From 2022, I want to highlight this (listen) work, written for my buddy as a sort-of tone poem describing one of his D&D characters. I had started to do a lot of study of John Willams music ahead of writing this and I think that shows in the music. While I was gaining confidence, certainly, this was one of the lowest points in my life as a composer. Any kind of creation leaves you incredibly vulnerable and showing up each week to have your baby criticized is difficult. My teacher was fantastic and identified this struggle and we were able to work through it together. I still think this is one of the best things I've ever written.
The first work I had performed by one of the large ensembles at my college was this one (listen). This was mostly written during the summer after my first teacher left the school. It was based on some music I wrote for a D&D campaign I was running and expanded into something much larger. I'm quite proud of this one, too, but there are definitely still some growing pains to go through. In particular, there were multiple minutes of music meant to exist ahead of m. 193 which I could never figure out—the same issue as before of struggling to write without anything going in my head. As a result, the transition into m. 193 is still quite abrupt, in my opinion. I think I hid the scars of this substantial cut pretty well, but I was never totally happy with it. Ultimately, it ended up the way it did because I ran out of time and had to hand out sheet music to the players.

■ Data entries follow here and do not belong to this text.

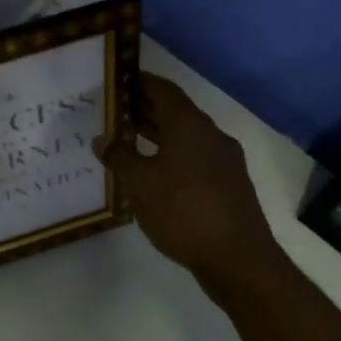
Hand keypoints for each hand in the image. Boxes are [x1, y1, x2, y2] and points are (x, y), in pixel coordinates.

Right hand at [94, 73, 277, 286]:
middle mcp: (210, 134)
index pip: (162, 89)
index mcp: (189, 124)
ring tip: (125, 138)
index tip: (115, 81)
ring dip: (156, 133)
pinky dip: (170, 154)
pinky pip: (193, 157)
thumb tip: (102, 139)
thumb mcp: (140, 183)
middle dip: (143, 108)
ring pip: (184, 136)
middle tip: (112, 110)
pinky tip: (151, 172)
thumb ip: (119, 156)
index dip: (138, 82)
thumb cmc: (183, 211)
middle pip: (174, 111)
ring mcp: (223, 160)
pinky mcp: (227, 184)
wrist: (238, 259)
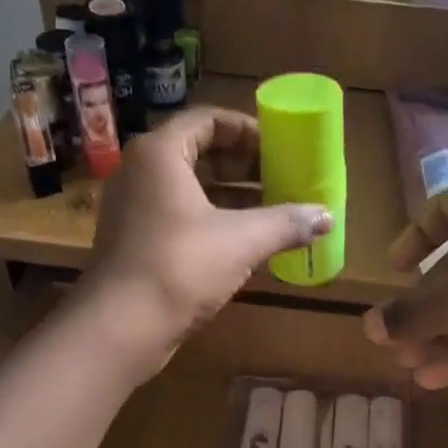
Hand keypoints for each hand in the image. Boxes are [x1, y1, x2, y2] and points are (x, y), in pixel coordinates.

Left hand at [86, 107, 334, 370]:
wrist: (119, 327)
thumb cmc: (180, 266)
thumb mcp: (242, 240)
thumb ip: (286, 222)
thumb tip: (328, 216)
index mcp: (160, 153)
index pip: (209, 120)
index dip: (248, 130)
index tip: (281, 148)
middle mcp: (141, 171)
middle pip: (199, 152)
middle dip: (245, 165)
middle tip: (283, 178)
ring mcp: (134, 207)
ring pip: (190, 187)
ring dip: (232, 195)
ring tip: (274, 209)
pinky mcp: (135, 239)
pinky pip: (180, 214)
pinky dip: (213, 219)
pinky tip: (246, 241)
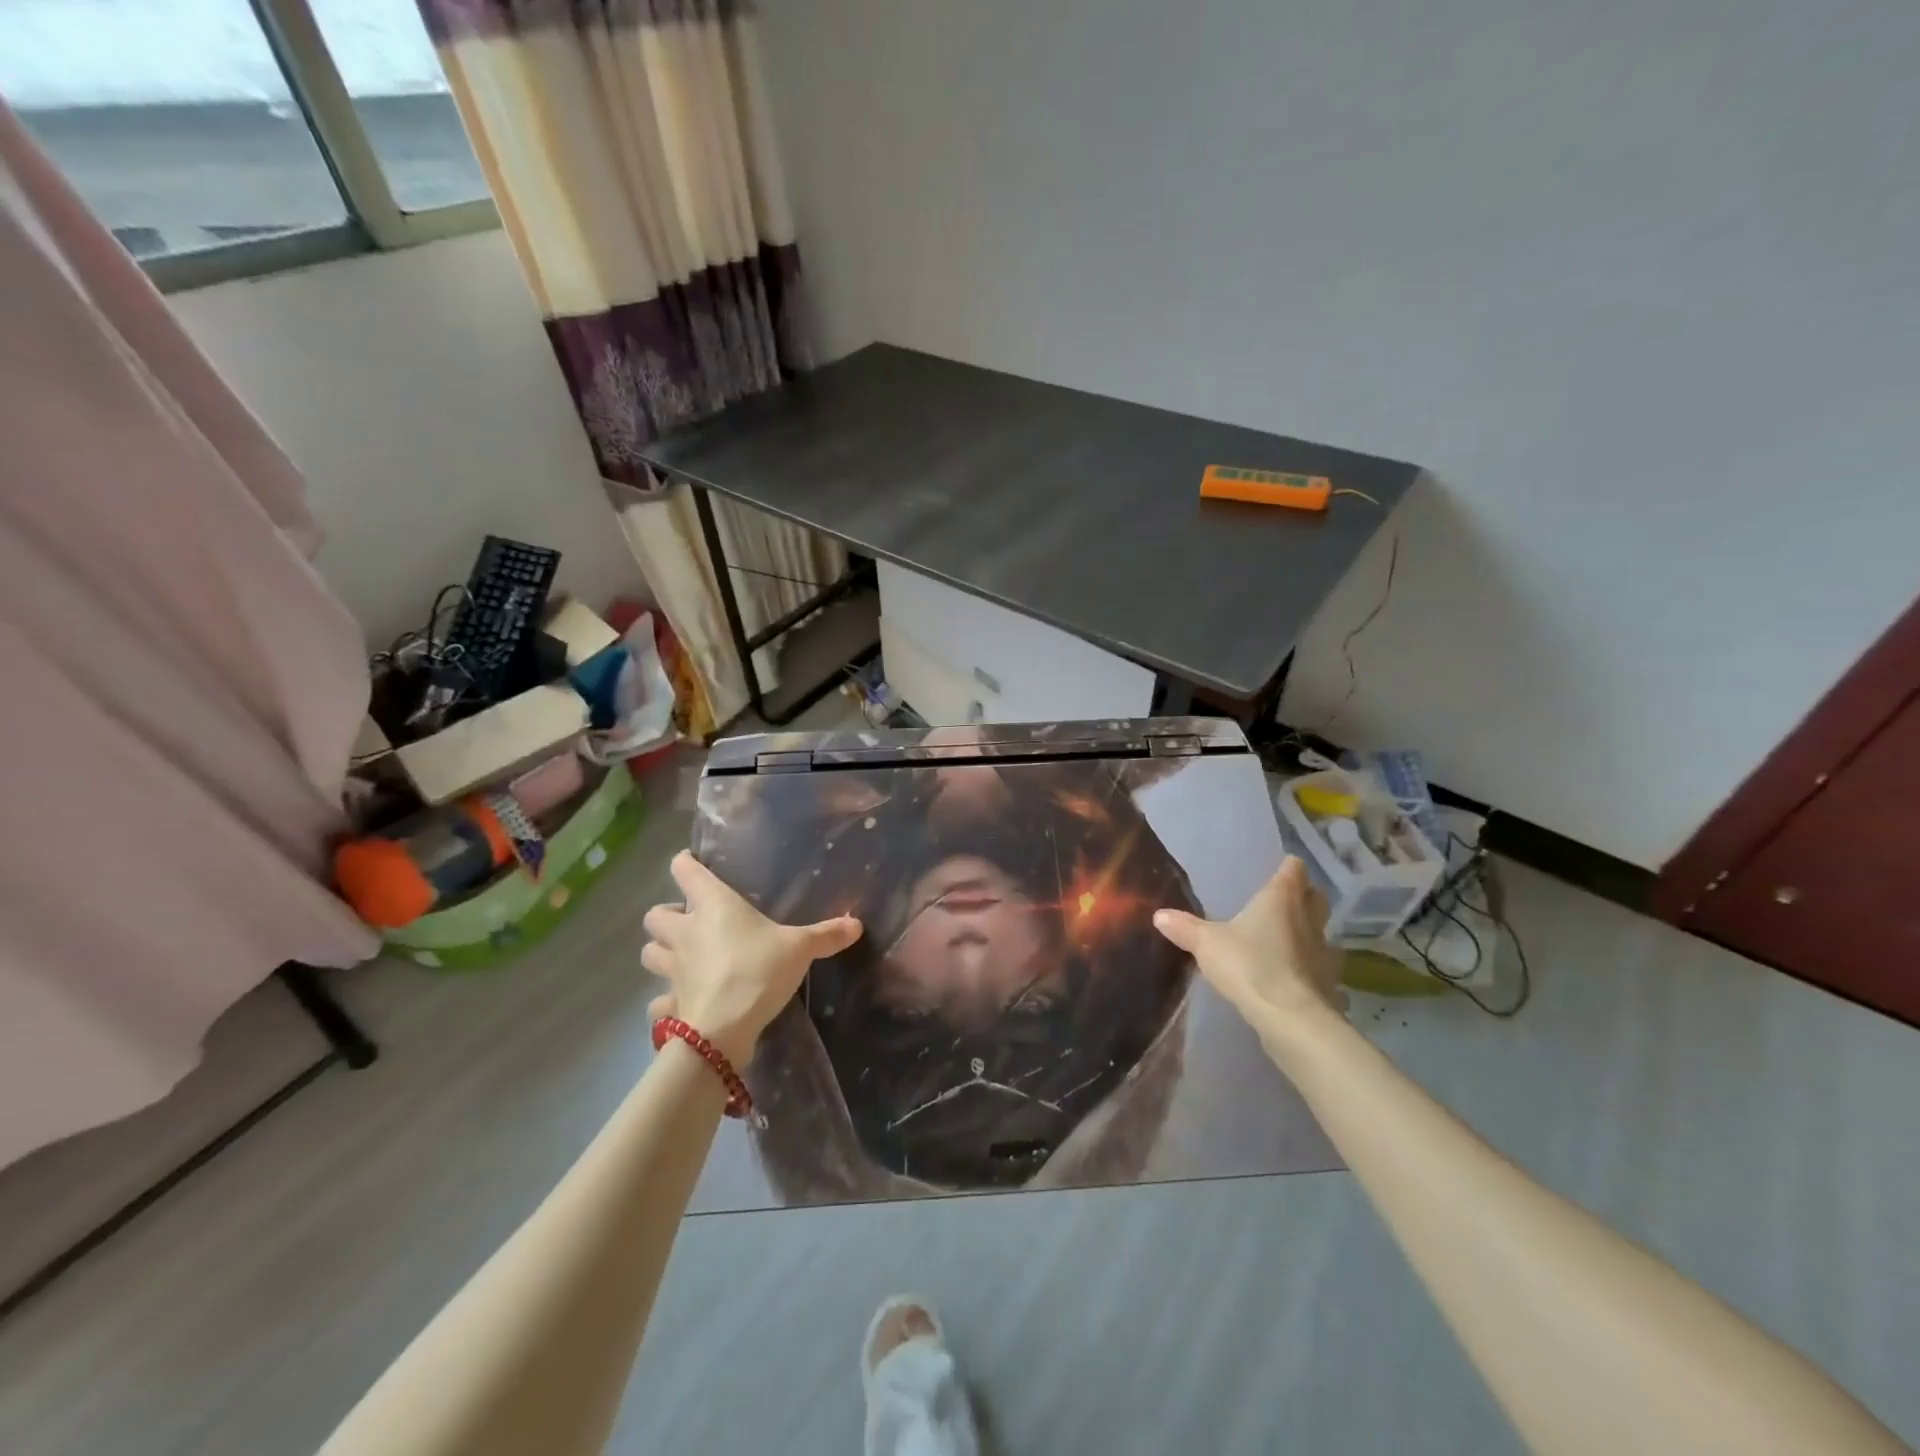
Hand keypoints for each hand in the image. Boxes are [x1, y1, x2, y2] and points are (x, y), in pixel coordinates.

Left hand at [642, 850, 862, 1067]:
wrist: (724, 1029)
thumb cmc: (758, 971)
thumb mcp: (799, 948)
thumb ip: (826, 935)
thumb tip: (857, 924)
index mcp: (713, 906)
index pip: (684, 870)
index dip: (685, 863)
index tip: (692, 863)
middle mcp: (685, 932)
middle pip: (655, 914)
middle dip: (668, 915)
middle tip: (690, 921)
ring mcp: (672, 969)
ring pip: (650, 952)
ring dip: (661, 951)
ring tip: (683, 956)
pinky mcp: (669, 1002)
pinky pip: (658, 1000)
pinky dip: (665, 1001)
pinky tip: (681, 1003)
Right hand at [1153, 857, 1346, 1047]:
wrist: (1291, 1019)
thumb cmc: (1249, 965)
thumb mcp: (1206, 944)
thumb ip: (1184, 928)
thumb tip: (1159, 915)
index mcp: (1281, 899)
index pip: (1294, 869)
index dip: (1288, 867)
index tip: (1277, 869)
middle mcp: (1308, 919)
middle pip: (1315, 897)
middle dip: (1303, 897)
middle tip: (1280, 903)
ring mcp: (1323, 952)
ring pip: (1320, 932)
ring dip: (1306, 933)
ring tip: (1283, 941)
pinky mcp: (1328, 983)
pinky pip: (1319, 966)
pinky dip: (1308, 967)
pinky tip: (1290, 976)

The last work (listen) I'll highlight was actually started in that summer of 2020 and was part of the set of works I handed to my new composition instructor as an introduction to myself. I worked on it off and on throughout my entire time at the school and it was finally performed in Spring 2024 by our wind ensemble. This work is, in my opinion, actually a little weaker than the previous one despite being finished later because of its foundation as something from the before times. The piece had come to mean a lot, to me, so it was absolutely agonizing to try and make changes to it. Eventually, I figured out what I wanted to do to make it into something pretty decent, but I never shook this feeling that it was perpetually dragged-down by some poor decisions I made (or rather, didn't make) when I first started it.
I actually mostly stopped composing after that premiere because the pay off of the performance provided me so little return on investment in terms of mental energy compared to what it took to write. I ended up with a feeling of not quite wanting to be a composer because of how lackluster it felt. Despite finding really great success until then, I actually have, to this day, completed zero works since this one, apart from small exercises. I attribute this to the hype-cycle I had set off in combination with burning out at the tail end of my degree. I still love to compose, but it has been hard to regain the passion I used to have for it.

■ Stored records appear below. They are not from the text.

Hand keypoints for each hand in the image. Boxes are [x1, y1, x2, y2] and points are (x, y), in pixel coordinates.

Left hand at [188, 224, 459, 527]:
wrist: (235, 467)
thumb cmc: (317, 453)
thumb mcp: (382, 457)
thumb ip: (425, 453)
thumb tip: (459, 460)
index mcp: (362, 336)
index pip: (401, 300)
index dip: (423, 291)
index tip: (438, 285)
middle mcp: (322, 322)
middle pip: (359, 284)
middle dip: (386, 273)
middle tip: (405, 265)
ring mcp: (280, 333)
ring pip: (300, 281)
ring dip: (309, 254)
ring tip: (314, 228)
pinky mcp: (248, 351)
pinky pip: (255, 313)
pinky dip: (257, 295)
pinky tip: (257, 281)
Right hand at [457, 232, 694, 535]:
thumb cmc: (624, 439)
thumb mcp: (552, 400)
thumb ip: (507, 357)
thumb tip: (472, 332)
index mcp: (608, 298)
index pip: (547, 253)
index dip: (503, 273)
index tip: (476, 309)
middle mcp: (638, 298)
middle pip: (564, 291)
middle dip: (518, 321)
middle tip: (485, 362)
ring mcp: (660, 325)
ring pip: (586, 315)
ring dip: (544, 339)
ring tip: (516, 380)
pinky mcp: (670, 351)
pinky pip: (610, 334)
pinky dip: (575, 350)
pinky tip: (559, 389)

Thanks to anyone who made it this far through the post. I of course cut out a significant amount of practice throughout all of this, so even this is an incomplete picture of the process. I struggled with confidence issues, perfectionism, and self-inflicted bullying throughout my entire time composing music. If nothing else, I hope detailing this will help someone out there be a little kinder to themselves.
Composing is hard. It's vulnerable. It's frustrating. Even though I'm quite proud of what I've done and even after all this time, I still have a lot to work on and deal with as a composer.
So that's the moral of the story. Be kind to yourself. Creation is hard.